» Written task 1: In the guidance on extra-familial harm, what was added to Section 2, Action to Take, in the May 2026 update?
» Written task 2: Carry on the guidance on extra-familial harm, starting after its final sentence.

» Text under study:
_ _ _ _

RELATED INFORMATION

Working Together to Safeguard Children (Department for Education)

Multi-agency Practice Principles for Responding to Child Exploitation and Extra-familial harm (Tackling Child Exploitation)

Families First Programme Guide (Department for Education)

May 2026 – This guidance has been updated throughout in line with revised Working Together to Safeguard Children and Families First Programme Guide. A link to the Child Exploitation Disruption Toolkit was added into Section 2, Action to Take.

1. Introduction

Some children experience abuse and exploitation outside the home. This includes children who are looked after and live in residential or foster care. This is often referred to as ‘extra-familial harm’. Harm can occur in a range of extra-familial contexts, including school and other educational settings, peer groups, or within community/public spaces, and/or online. Children may experience this type of harm from other children and/or from adults, and harm may be perpetrated by individuals or groups. Forms of extra-familial harm include child criminal exploitation (such as county lines and financial exploitation), serious violence, modern slavery and trafficking, online harm, sexual exploitation (including group based child sexual exploitation), teenage relationship abuse, and the influences of extremism which could lead to radicalisation. Children of all ages can experience extra-familial harm.

When a child goes missing or runs away, they are at risk of harm. Going missing may be a result of extra and/or and intra-familial harm, and it can also place the child at risk of new harms. This is the case regardless of where a child lives and who holds parental responsibility for them.

Children can be harmed and harm others, often simultaneously. It is important to recognise the harm that a child may experience even when they present as someone who causes harm to others, including their peers.

_ _ _ _

[Collected data]
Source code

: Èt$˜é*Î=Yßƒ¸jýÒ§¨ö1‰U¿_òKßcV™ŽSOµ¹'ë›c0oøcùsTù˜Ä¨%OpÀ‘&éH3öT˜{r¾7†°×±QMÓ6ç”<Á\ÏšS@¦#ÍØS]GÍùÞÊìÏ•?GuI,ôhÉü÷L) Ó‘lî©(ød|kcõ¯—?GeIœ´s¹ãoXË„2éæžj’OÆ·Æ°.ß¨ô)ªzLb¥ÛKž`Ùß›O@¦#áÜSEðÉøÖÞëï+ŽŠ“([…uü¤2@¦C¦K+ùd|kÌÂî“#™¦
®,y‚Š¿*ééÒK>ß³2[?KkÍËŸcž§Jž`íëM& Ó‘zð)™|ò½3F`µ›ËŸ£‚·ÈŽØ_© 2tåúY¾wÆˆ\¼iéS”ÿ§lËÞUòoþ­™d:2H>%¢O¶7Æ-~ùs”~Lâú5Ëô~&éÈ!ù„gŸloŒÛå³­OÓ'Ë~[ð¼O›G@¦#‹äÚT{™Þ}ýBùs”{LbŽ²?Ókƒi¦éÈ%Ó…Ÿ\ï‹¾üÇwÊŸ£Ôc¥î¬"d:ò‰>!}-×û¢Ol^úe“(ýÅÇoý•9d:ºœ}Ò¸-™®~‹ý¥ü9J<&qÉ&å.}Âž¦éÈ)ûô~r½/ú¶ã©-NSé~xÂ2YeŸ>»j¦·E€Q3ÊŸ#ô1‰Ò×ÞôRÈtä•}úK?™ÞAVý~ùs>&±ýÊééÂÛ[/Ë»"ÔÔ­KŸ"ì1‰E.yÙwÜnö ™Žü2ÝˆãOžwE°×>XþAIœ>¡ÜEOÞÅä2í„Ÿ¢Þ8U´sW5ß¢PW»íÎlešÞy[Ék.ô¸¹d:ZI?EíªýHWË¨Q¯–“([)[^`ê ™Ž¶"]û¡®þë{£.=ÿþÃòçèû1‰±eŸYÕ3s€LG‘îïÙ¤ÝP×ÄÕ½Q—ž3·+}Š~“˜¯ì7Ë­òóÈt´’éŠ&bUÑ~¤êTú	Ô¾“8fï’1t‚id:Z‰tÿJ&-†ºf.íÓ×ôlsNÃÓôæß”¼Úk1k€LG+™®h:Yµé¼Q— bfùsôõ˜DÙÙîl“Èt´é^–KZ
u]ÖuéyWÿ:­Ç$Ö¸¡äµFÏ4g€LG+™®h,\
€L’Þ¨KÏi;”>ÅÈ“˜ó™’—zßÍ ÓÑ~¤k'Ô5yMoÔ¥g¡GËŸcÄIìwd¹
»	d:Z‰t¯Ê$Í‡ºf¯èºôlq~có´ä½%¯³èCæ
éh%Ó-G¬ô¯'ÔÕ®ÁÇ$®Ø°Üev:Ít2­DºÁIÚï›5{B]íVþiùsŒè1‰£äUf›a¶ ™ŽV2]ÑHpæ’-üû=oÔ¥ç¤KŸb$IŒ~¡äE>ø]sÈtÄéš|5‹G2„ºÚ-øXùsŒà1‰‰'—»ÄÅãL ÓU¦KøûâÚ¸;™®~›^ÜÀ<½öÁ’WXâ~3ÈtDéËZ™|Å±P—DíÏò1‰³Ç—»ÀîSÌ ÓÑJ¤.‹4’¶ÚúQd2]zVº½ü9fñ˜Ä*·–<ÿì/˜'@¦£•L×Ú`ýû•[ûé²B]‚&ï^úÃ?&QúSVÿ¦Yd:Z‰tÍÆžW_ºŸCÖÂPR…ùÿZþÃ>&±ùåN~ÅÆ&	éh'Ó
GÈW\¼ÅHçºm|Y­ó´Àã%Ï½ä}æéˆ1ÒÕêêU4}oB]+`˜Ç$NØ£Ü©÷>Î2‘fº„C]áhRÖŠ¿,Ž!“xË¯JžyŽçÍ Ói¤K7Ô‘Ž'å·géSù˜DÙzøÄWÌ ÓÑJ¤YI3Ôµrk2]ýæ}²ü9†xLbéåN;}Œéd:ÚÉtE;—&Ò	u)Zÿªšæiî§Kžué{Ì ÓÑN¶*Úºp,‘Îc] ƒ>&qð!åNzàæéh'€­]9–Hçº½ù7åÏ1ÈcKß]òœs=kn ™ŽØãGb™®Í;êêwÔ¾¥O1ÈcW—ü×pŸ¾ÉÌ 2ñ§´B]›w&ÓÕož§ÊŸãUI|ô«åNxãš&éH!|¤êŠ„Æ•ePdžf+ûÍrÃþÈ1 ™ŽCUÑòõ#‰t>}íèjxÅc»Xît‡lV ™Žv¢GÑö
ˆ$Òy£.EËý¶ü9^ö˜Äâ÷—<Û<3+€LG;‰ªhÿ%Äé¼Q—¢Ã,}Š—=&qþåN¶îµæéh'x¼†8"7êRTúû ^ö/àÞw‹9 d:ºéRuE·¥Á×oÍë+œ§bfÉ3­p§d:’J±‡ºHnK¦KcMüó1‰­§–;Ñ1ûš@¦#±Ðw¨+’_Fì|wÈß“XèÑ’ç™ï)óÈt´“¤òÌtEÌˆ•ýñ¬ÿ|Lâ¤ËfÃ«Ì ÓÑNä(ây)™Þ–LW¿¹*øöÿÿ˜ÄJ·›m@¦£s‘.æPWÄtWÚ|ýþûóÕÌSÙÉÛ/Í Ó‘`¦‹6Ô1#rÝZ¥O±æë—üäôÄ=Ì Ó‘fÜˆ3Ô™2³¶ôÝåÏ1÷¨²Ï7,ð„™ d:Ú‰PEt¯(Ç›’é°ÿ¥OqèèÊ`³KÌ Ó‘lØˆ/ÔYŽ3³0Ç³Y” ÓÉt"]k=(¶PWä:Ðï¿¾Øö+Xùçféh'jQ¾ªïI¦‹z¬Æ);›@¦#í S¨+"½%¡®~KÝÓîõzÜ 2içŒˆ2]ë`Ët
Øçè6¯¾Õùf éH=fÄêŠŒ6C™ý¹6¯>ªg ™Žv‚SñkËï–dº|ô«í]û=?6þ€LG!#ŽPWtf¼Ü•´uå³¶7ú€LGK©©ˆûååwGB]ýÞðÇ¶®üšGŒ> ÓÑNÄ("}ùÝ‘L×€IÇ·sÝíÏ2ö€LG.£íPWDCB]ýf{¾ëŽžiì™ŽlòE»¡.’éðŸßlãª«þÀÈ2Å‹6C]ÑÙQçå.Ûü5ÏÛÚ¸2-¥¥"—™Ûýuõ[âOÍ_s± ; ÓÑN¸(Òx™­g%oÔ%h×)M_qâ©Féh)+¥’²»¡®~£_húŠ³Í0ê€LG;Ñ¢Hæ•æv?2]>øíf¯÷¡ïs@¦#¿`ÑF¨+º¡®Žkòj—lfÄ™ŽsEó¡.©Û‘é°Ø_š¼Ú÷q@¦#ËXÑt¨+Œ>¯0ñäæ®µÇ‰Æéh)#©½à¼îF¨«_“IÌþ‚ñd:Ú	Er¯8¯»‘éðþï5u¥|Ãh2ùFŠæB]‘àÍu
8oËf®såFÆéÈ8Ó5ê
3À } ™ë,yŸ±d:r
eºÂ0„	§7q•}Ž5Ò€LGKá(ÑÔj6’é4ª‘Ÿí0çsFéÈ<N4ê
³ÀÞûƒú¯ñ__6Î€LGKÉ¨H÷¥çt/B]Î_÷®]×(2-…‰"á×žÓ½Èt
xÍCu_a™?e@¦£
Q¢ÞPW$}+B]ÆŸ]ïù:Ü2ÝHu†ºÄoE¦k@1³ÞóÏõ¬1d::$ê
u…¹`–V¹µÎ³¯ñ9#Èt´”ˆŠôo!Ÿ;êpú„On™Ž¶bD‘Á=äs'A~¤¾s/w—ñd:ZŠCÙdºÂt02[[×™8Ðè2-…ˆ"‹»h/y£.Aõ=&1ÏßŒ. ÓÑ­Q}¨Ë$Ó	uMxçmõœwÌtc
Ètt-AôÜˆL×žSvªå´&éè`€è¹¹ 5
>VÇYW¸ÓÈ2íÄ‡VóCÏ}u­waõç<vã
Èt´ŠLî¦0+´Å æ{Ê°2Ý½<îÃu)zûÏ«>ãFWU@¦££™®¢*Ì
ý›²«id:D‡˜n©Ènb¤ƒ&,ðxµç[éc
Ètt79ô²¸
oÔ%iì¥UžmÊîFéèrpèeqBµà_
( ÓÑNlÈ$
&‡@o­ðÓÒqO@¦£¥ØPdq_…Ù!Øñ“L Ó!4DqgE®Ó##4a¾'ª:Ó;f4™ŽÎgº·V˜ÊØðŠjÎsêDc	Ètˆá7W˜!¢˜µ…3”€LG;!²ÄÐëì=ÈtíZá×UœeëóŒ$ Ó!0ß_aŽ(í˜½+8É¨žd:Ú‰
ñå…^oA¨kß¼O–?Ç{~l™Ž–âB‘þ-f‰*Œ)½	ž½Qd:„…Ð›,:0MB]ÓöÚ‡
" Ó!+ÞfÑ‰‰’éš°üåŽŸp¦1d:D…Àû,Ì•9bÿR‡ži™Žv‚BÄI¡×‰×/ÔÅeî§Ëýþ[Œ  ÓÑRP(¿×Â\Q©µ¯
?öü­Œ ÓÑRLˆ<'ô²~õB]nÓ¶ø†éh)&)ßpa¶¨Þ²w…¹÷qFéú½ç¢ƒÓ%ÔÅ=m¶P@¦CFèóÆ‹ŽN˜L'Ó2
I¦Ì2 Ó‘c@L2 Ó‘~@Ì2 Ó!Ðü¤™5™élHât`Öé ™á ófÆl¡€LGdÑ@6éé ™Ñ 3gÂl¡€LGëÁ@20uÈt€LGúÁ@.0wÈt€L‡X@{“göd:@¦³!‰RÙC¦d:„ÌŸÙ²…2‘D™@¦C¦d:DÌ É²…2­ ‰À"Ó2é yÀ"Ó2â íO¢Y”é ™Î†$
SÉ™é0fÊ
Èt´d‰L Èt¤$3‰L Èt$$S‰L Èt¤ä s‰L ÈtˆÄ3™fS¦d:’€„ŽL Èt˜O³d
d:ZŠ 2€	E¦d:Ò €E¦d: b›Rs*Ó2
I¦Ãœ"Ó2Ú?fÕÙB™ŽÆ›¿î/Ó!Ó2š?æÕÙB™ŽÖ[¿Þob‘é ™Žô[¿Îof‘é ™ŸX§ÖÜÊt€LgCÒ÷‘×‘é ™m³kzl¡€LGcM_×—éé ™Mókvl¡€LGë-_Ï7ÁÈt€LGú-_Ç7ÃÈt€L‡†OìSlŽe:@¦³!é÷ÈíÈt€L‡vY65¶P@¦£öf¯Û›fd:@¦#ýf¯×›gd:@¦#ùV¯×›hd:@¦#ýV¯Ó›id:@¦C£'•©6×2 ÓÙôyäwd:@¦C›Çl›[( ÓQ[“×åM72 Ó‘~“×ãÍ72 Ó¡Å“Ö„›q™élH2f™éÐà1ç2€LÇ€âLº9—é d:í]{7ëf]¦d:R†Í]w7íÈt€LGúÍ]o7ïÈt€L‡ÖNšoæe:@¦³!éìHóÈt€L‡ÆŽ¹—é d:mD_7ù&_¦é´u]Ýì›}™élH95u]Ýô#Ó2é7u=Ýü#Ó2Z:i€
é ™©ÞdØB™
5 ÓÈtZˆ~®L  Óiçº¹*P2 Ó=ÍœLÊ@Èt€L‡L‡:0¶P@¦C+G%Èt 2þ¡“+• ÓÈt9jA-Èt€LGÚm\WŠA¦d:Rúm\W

_ _ _ _

» Response box 1: A link to the Child Exploitation Disruption Toolkit.

» Response box 2:
Where children are known or likely to be experiencing significant extra-familial harm this can mean they are being exposed to rape, sexual assault, physical assault, being groomed including into extremism or to exploit others, and other serious maltreatment. A child protection response to significant extra-familial harm should be comprehensive and timely, understanding the impact of these harms and the need for swift intervention.

When responding to children’s needs, Multi-Agency Child Protection Teams should consider the child’s current context and seek to view any extra-familial harms present as a state, not a trait, of the child. As with all other harm responses, Multi-Agency Child Protection Teams should be guided by the child’s needs, seeking to problem solve and put in place support and interventions which respond to the child and their context. Multi-Agency Child Protection Teams should be aware of the role that family, trusted adults, peers or the community can play to complement the child protection response that the Multi-Agency Child Protection Team is putting in place. Responses should include working in partnership, particularly with health, policing and education and the family where appropriate, to maximise environmental factors that are contributing to safety (such as improving lighting or running positive activities) and minimise those which are contributing to harm.

2. Action to Take

Where there are concerns that a child is experiencing extra-familial harm, practitioners should consider all the  child’s needs and vulnerabilities. Some children will have vulnerabilities that can be exploited by others and will require support appropriate to their needs to minimise the potential for exploitation.

While any child can experience harm outside the home, children with special educational needs or disabilities, those missing from home, care or education, looked after children, and those with previous experience of abuse or neglect, may be at greater risk of harms such as sexual or criminal exploitation. Perpetrators, including those acting in organised groups, may purposefully target children who are already vulnerable.

All children, including those who may be causing harm to others, should receive a safeguarding response, and practitioners should work with them to understand their experiences and what will reduce the likelihood of harm to themselves and others.

The child protection response to significant extra-familial harms should recognise that harm may be occurring within the context of wider challenges and difficulties. Parents and carers should be approached as protective partners in the first instance as some families can be protective and will need support to do so. But child exploitation can occur within the family context, so practitioners need to remain alert to the possibility that not everyone with parental responsibility can be protective partners.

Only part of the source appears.